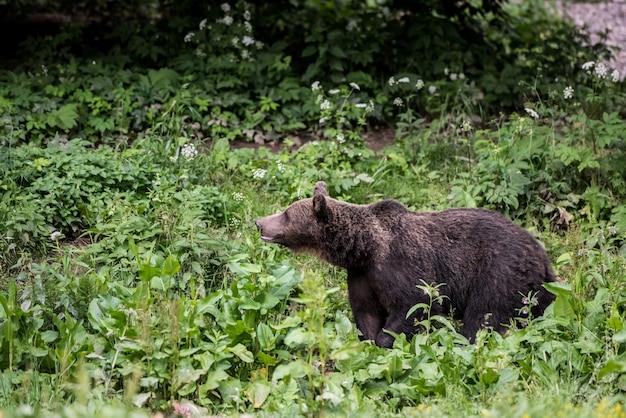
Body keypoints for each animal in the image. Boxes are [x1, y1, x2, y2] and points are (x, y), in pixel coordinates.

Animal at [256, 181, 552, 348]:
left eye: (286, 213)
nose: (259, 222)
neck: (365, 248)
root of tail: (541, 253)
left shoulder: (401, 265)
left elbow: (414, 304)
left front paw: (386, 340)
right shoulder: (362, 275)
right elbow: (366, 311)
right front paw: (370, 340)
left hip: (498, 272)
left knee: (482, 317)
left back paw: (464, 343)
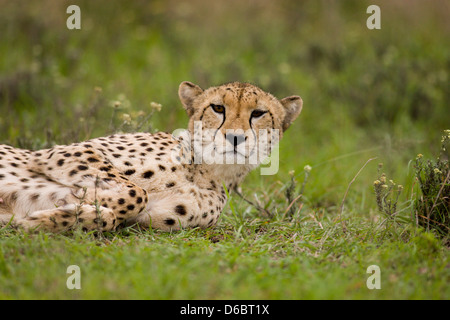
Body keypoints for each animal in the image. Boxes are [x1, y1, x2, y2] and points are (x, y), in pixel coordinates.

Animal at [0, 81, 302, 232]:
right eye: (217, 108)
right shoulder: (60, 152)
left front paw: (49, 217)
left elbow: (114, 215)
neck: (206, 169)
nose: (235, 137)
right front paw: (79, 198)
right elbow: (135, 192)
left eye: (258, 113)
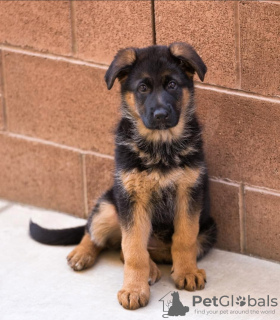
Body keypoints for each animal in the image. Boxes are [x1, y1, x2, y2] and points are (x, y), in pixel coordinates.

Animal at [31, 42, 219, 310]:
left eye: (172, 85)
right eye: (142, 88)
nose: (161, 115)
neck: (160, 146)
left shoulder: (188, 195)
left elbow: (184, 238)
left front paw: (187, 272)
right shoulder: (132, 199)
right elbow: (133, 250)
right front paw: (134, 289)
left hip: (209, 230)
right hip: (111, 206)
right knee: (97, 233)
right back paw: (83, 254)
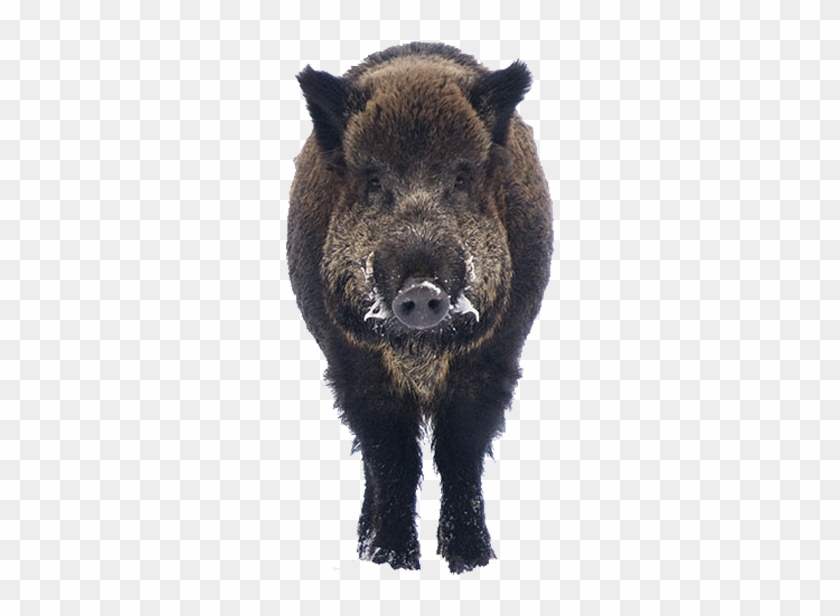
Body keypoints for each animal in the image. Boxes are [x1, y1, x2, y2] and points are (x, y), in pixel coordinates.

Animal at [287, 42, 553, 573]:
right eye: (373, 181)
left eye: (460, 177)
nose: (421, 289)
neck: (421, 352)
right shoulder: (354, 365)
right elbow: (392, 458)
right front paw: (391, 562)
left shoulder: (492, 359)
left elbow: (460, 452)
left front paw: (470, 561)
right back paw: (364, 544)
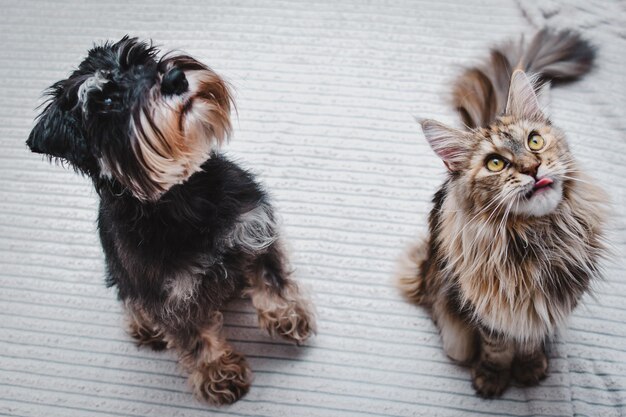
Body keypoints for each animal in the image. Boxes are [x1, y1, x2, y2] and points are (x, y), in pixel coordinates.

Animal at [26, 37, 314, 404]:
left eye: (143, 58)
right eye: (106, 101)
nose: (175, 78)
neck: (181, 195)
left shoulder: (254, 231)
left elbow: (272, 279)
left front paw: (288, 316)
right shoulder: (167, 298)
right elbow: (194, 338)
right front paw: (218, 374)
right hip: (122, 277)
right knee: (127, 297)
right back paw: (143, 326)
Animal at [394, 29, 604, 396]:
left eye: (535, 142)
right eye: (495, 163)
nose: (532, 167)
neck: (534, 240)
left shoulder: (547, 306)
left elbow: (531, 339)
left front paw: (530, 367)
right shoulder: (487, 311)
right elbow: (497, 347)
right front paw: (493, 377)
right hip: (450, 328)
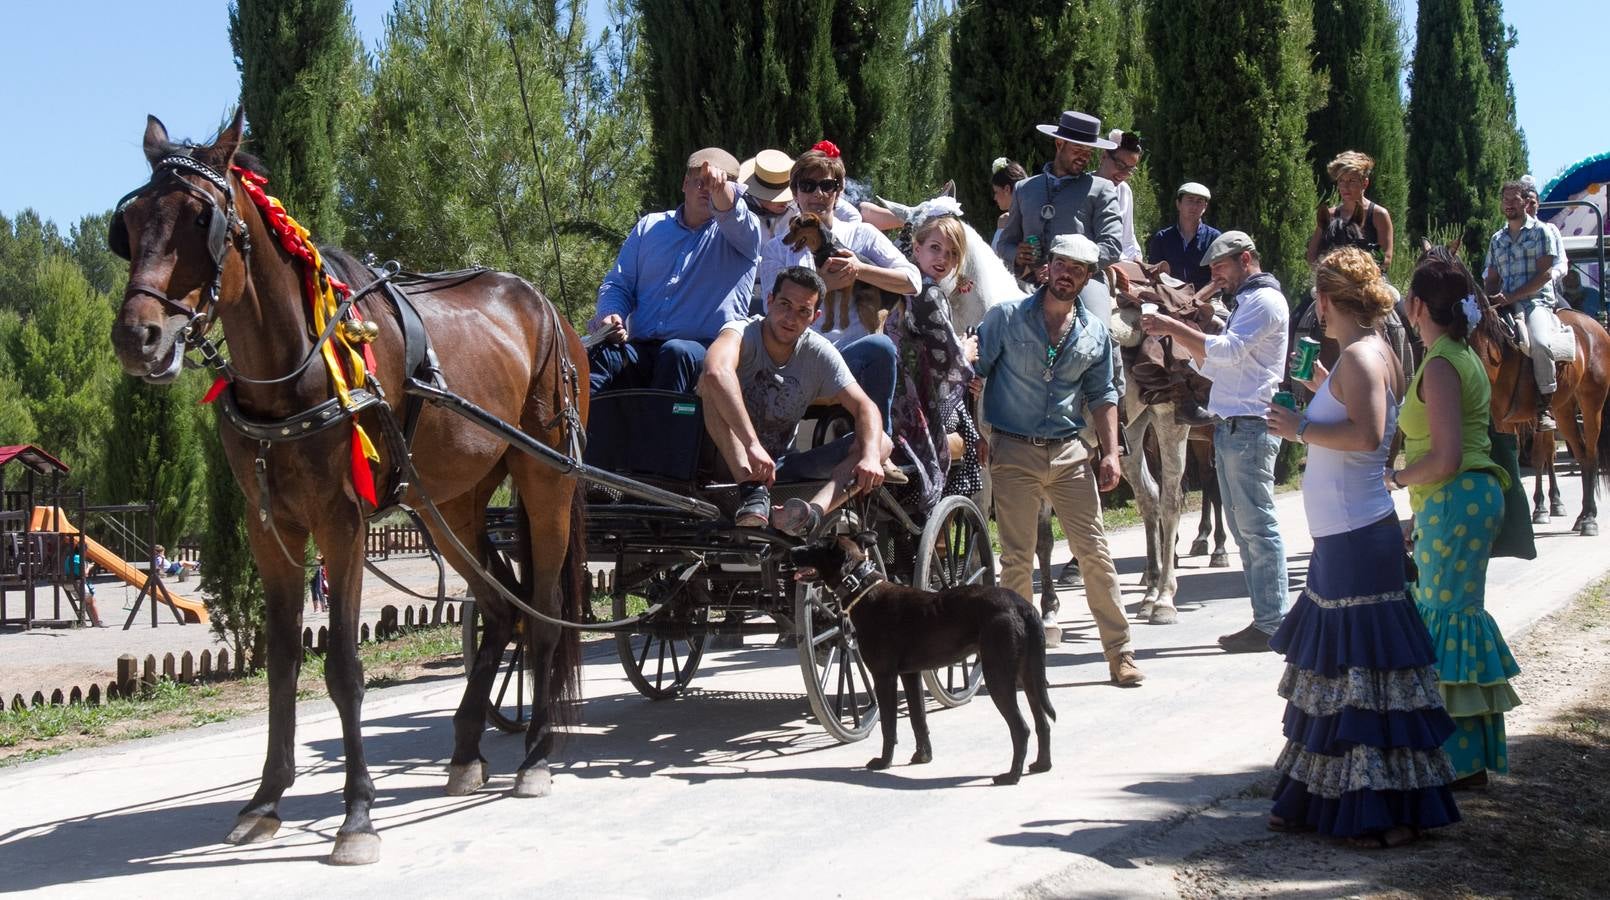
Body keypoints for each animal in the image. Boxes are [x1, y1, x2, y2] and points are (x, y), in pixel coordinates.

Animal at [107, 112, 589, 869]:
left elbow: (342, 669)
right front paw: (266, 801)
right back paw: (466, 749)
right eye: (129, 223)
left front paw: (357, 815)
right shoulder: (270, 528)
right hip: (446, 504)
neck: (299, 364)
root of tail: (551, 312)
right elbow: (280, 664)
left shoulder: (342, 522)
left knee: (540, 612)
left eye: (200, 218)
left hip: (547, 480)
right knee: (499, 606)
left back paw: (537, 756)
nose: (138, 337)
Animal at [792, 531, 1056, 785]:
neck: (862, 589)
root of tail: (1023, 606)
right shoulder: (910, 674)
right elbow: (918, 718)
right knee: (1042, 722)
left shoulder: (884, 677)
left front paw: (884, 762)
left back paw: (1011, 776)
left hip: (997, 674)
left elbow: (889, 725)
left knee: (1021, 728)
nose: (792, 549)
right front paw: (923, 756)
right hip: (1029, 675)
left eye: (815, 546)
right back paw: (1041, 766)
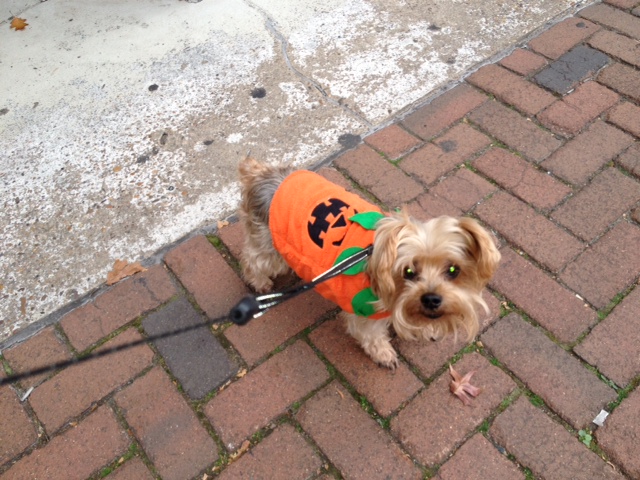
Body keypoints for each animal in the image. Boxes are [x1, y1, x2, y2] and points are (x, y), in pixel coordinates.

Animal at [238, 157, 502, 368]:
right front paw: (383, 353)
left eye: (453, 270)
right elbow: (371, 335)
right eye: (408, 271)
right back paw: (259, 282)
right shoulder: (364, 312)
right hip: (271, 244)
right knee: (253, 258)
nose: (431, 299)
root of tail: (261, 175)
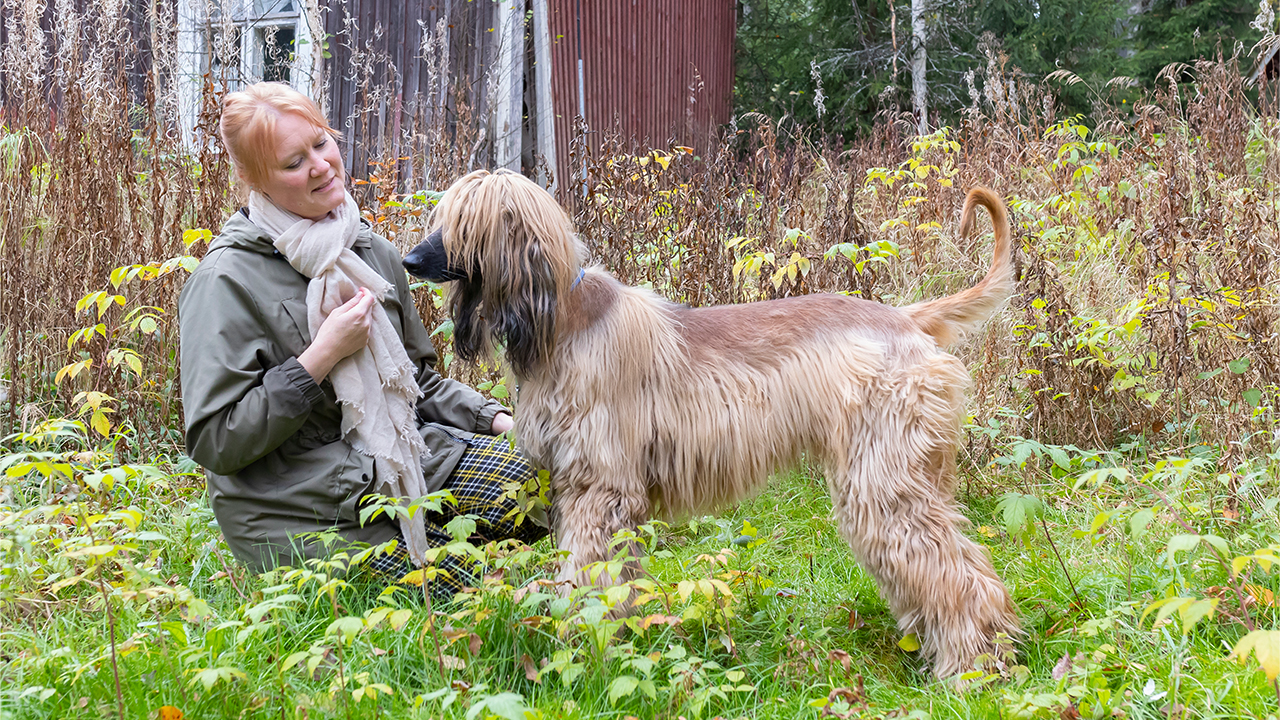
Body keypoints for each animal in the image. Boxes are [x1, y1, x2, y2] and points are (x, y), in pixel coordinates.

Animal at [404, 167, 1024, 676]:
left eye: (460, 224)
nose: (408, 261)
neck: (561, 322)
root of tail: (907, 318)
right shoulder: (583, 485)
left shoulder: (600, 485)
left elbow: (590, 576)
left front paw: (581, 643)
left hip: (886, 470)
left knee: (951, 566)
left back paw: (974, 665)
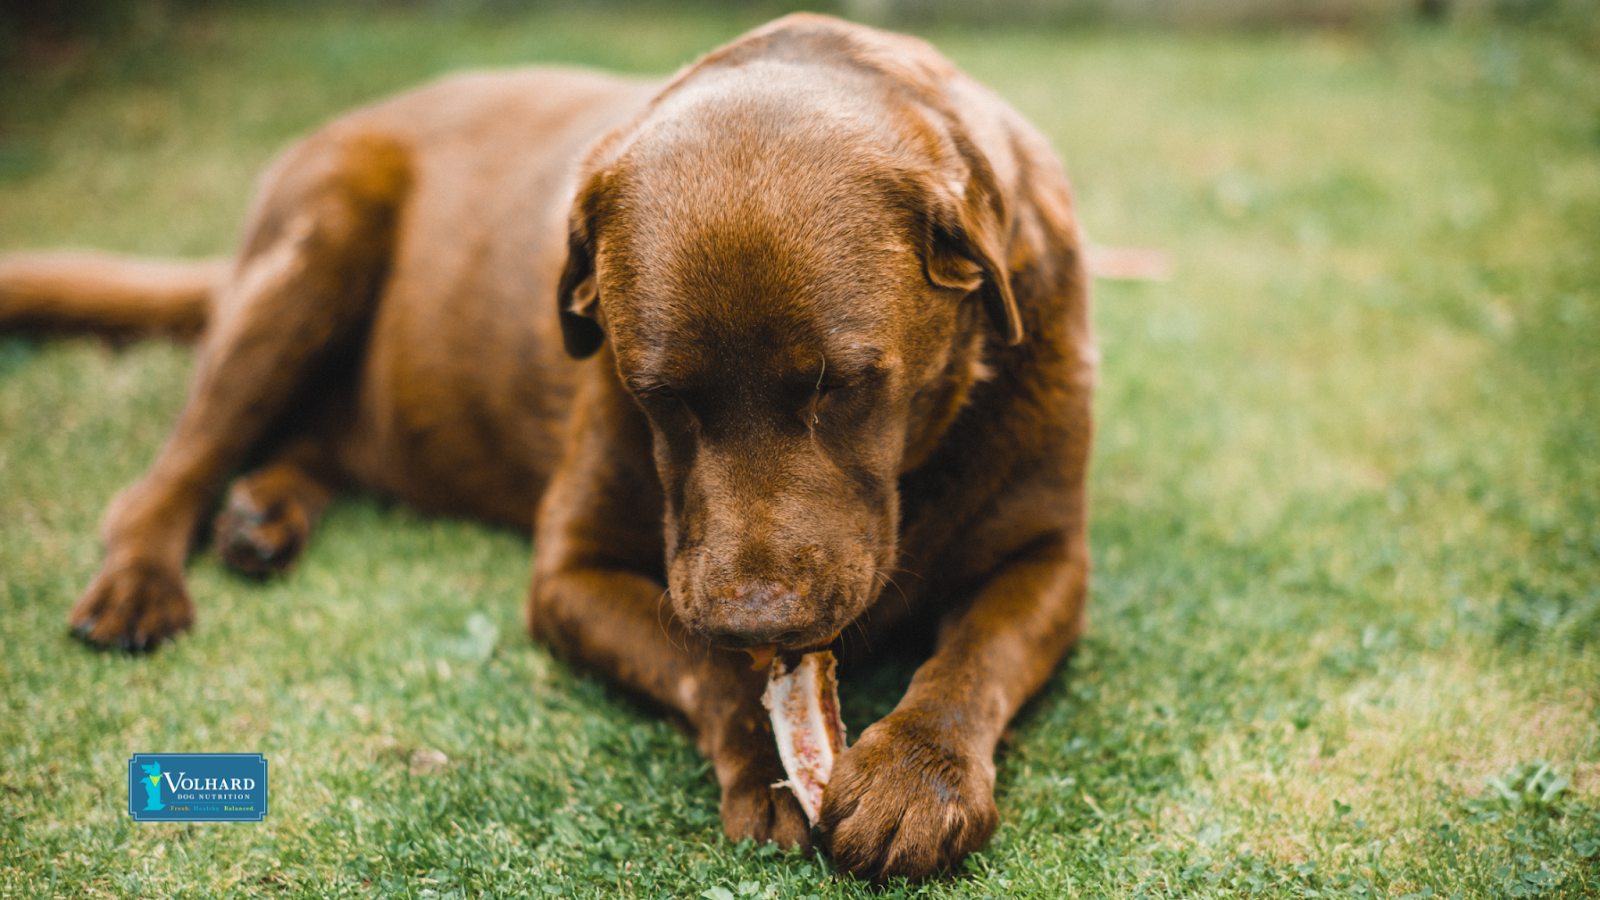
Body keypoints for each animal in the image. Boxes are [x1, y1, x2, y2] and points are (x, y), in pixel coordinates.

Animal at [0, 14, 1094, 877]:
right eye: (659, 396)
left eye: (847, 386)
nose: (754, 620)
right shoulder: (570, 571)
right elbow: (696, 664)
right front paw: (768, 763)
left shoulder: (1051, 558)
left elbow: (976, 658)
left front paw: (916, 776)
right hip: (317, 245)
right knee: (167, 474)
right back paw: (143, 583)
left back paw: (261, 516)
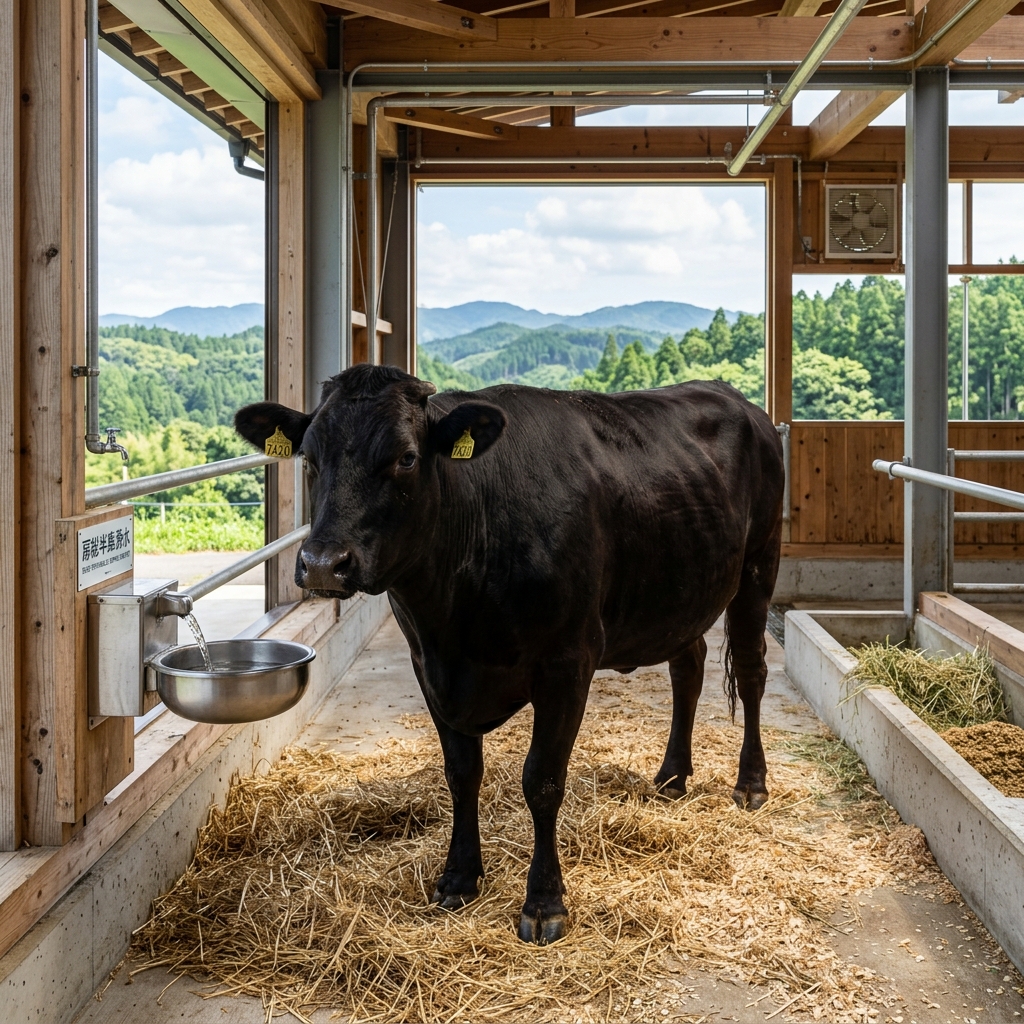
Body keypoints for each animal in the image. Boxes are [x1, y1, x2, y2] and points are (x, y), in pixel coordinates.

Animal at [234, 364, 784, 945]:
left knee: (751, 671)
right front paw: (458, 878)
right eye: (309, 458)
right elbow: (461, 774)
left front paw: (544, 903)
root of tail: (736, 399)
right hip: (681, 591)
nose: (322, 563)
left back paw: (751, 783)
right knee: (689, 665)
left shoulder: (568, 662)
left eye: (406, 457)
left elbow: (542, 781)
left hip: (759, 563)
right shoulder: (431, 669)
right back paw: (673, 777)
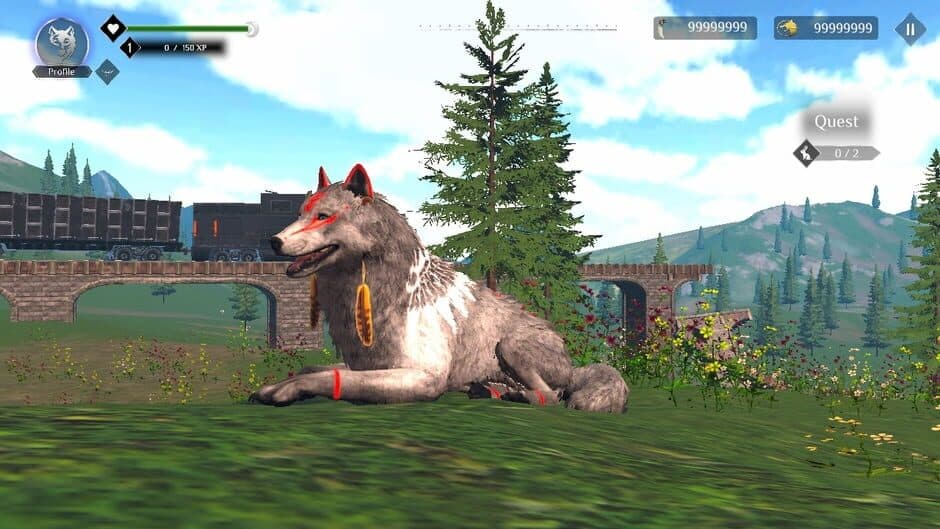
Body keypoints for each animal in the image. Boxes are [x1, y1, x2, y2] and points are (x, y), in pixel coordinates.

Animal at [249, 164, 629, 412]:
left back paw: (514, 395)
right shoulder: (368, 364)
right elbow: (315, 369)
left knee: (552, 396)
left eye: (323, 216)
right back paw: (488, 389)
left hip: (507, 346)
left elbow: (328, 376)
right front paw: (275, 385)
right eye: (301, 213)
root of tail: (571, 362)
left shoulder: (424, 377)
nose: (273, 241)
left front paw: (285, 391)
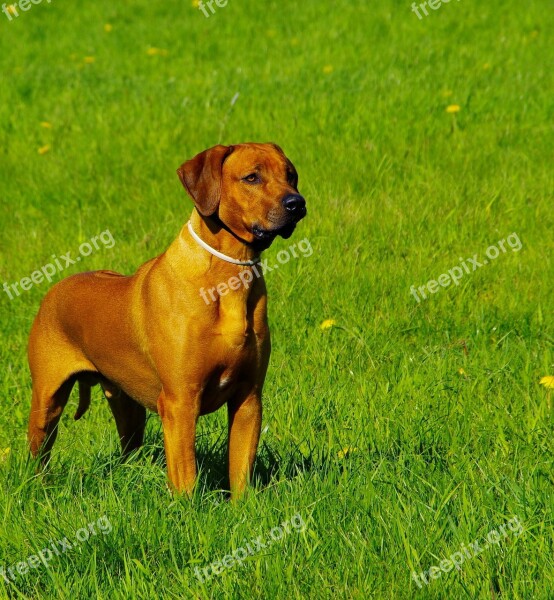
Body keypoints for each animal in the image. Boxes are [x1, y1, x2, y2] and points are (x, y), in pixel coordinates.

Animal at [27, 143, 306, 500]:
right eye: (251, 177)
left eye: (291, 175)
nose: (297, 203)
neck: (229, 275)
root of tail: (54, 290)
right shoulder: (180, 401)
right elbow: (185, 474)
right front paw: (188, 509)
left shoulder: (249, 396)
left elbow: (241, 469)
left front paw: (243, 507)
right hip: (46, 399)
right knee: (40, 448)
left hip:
.....
▶ [What the task asks]
Your task is to copy every line of the entries that contains the string "neck".

▶ [Solution]
neck: (365, 248)
neck: (206, 169)
neck: (160, 146)
neck: (421, 352)
neck: (181, 195)
neck: (534, 240)
neck: (299, 364)
neck: (862, 589)
neck: (561, 322)
neck: (229, 275)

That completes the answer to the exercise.